The quake struck before dawn near the southwestern coastal city of Jeremie at a depth of six miles (10 kilometers), according to the U.S. Geological Survey.
“I thought the whole house was going to fall on top of me,” Eric Mpitabakana, a World Food Program official in Jeremie, told The Associated Press by phone.
Two homes collapsed in the quake, and a key route that connects Jeremie and Les Cayes was blocked, according to Haiti's Civil Protection Agency.
Three of the fatal victims were from the same family and were found under a collapsed house where rescuers were searching for more people, Frankel Maginaire, with Haiti’s Civil Protection Agency in Jeremie told the AP.
He said that several children were hospitalized with injuries they received after they panicked and ran.
A crowd of people gathered around one home that collapsed as they tried to search for survivors in the rubble. They carried out at least one victim wrapped in a sheet.
Mpitabakana said things fell around his house and that he and other colleagues are contemplating sleeping outdoors if there are strong aftershocks.
“There were so many people out on the street, and a lot of panic,” he recalled of the moments after the quake struck.
Claude Prepetit, a geologist and engineer with Haiti's Bureau of Mines and Energy, told Radio Caraibes that smaller earthquakes that occurred earlier this year in southern Haiti led to the bigger one that struck Tuesday.
The earthquake struck almost two years after a 7.2 magnitude earthquake struck southern Haiti and killed more than 2,200 people, with Les Cayes sustaining the most damage. Some people who lost their homes last August are still living in camps.
Allen Joseph, a program manager with global aid organization Mercy Corps, said in a phone interview that schools, banks and other institutions in Jeremie remained closed on Tuesday and that rescue teams had been searching for survivors in the rubble earlier.
He said the organization was still evaluating the situation to determine what help might be needed.
“There was a lot of panic,” he said. “Everyone was rushing to get outside...The neighbors were yelling, ‘Go, go, go!’"
Paul Pierre, a driver for a nongovernmental organization based in Jeremie, told the AP in a phone interview that he was barely waking up when he felt the house rocking.

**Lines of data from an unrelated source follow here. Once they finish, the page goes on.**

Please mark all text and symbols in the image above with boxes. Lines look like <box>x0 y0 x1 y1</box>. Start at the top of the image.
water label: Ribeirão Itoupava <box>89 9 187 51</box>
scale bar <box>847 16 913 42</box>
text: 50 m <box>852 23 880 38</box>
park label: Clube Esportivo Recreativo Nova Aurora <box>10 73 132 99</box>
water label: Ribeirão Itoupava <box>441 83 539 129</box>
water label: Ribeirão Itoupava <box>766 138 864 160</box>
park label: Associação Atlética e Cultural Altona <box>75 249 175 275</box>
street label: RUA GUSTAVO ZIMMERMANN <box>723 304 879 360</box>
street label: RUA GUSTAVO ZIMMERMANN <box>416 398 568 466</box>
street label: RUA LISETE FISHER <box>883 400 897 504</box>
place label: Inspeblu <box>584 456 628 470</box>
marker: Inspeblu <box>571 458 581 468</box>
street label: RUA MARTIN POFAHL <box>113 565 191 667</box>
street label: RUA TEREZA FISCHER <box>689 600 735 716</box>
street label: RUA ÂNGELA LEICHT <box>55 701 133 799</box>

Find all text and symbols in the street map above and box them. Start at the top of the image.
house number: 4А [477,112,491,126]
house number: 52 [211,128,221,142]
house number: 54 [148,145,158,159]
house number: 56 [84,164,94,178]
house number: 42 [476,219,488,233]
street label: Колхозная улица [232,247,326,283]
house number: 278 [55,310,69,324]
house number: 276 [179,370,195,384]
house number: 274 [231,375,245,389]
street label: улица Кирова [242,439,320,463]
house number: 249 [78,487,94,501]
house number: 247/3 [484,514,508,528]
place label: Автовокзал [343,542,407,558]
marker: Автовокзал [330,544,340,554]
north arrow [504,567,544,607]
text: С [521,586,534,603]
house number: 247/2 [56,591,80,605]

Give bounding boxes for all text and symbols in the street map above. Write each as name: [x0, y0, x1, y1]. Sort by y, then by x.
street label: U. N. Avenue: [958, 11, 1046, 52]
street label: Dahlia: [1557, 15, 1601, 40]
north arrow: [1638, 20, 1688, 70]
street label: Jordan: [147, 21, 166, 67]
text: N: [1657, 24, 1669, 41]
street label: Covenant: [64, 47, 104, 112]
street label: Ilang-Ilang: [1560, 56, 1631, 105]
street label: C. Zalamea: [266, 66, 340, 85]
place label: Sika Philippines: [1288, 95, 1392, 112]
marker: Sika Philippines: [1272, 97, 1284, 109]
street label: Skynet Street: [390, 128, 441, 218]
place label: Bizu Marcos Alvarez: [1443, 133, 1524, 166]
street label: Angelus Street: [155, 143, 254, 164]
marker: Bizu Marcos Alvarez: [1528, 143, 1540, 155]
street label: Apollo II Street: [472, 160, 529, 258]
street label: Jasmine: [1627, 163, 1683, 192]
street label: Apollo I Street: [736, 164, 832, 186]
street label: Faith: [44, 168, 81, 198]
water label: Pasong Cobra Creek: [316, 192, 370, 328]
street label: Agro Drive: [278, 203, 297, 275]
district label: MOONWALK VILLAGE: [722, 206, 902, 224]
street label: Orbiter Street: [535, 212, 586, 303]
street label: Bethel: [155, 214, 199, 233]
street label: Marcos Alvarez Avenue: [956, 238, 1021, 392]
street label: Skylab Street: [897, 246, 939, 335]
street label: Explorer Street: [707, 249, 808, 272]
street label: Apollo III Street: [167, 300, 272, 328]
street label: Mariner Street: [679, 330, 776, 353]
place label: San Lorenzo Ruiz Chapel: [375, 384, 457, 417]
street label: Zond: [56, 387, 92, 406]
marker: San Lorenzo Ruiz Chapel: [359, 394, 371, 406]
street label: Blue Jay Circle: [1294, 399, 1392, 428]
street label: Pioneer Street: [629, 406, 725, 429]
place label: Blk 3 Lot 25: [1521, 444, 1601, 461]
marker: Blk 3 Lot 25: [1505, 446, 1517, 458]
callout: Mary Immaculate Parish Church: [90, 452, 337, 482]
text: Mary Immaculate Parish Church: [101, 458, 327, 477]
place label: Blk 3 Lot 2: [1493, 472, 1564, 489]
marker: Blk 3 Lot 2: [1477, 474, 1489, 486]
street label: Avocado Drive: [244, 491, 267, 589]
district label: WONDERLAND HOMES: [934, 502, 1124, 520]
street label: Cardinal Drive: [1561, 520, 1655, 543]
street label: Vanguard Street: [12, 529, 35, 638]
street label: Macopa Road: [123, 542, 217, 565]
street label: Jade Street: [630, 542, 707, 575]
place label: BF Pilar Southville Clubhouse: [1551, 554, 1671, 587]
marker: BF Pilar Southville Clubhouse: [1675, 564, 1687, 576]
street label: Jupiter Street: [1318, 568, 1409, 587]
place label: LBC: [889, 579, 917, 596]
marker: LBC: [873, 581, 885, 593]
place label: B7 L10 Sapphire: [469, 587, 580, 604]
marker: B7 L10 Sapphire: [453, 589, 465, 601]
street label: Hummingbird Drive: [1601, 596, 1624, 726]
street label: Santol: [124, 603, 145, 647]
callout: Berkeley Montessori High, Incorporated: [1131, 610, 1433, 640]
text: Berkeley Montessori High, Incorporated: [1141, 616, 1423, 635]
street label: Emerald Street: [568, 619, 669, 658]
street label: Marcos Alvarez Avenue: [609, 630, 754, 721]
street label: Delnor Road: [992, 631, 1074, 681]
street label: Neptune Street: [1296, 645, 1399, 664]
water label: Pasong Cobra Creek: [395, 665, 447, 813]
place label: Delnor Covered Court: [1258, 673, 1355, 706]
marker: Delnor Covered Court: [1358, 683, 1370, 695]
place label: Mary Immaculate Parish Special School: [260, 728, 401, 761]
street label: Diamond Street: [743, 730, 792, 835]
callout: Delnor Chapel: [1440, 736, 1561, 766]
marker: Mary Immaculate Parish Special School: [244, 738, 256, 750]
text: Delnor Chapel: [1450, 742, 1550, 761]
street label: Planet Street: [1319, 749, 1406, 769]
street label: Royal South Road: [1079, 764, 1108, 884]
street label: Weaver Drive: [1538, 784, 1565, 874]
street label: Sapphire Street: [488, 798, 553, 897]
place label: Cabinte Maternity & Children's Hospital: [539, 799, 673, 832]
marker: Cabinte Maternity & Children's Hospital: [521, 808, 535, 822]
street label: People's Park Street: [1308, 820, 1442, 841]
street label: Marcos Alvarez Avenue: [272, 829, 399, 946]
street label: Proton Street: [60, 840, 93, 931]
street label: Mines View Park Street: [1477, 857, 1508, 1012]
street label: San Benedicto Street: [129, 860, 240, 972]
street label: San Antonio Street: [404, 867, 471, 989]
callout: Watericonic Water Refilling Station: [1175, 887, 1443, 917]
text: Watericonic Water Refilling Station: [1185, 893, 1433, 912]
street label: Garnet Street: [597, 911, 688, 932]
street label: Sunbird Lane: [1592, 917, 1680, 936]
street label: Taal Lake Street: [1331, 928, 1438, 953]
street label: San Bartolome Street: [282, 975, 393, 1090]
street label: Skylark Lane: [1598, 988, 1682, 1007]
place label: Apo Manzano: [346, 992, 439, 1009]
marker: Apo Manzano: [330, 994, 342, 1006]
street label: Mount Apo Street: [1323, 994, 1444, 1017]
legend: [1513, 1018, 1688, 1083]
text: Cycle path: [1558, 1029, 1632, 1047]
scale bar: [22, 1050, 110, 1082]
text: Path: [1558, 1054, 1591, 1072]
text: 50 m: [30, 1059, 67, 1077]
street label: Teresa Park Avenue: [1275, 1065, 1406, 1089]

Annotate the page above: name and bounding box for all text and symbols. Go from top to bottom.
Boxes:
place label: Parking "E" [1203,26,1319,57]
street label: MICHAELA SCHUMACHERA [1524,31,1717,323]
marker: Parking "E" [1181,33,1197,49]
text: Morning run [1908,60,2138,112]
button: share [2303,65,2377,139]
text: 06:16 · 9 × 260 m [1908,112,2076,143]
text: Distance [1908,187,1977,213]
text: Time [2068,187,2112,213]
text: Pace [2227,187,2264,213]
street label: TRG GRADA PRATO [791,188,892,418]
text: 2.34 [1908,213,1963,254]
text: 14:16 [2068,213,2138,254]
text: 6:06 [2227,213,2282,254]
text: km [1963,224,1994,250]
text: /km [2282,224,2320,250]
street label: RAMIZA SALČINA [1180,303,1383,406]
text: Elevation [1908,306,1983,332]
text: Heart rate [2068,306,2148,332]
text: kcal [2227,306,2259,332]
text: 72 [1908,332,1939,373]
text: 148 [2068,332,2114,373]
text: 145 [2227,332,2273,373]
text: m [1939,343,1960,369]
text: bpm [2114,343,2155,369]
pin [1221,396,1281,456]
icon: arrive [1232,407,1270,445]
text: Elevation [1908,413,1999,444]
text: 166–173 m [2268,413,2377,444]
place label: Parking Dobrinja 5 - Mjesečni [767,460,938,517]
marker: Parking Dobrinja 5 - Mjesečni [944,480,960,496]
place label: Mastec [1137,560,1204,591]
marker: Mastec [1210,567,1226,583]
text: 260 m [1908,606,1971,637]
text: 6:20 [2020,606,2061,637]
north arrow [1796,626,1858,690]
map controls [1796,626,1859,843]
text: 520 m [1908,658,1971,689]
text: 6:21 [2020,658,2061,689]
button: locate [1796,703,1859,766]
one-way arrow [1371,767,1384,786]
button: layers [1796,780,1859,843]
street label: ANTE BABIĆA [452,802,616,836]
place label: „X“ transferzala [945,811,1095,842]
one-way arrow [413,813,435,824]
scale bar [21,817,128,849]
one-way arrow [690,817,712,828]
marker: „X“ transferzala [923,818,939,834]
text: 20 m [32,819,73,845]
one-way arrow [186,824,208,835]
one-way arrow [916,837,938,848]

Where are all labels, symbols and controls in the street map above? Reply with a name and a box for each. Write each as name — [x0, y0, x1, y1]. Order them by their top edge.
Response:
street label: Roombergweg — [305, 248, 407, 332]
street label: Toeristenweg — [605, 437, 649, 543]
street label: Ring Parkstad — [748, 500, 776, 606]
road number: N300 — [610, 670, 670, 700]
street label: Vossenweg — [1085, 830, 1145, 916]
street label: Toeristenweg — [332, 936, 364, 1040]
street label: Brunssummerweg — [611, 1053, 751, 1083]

“Everyone ran outside with their children, their babies,” he said. “There were some houses that collapsed.”
Pierre said he remained calm and sought shelter until the earth stopped moving, adding that he's used to earthquakes.
In 2010, a magnitude 7 quake near the densely populated capital, Port-au-Prince, killed at least 200,000 people and caused widespread devastation to buildings.
Tuesday's earthquake comes as Haiti struggles to recover from heavy floods over the weekend that killed at least 51 people, injured 140 and flooded nearly 31,600 homes. Prime Minister Ariel Henry has requested international assistance.
“Disasters keep hitting Haiti, left and right,” said Dr. Didinu Tamakloe, Haiti director for Project Hope, a U.S. aid organization. “People have not had sufficient time to recover from previous disasters, only to be hit by flash floods, an earthquake and landslides in a matter of days.”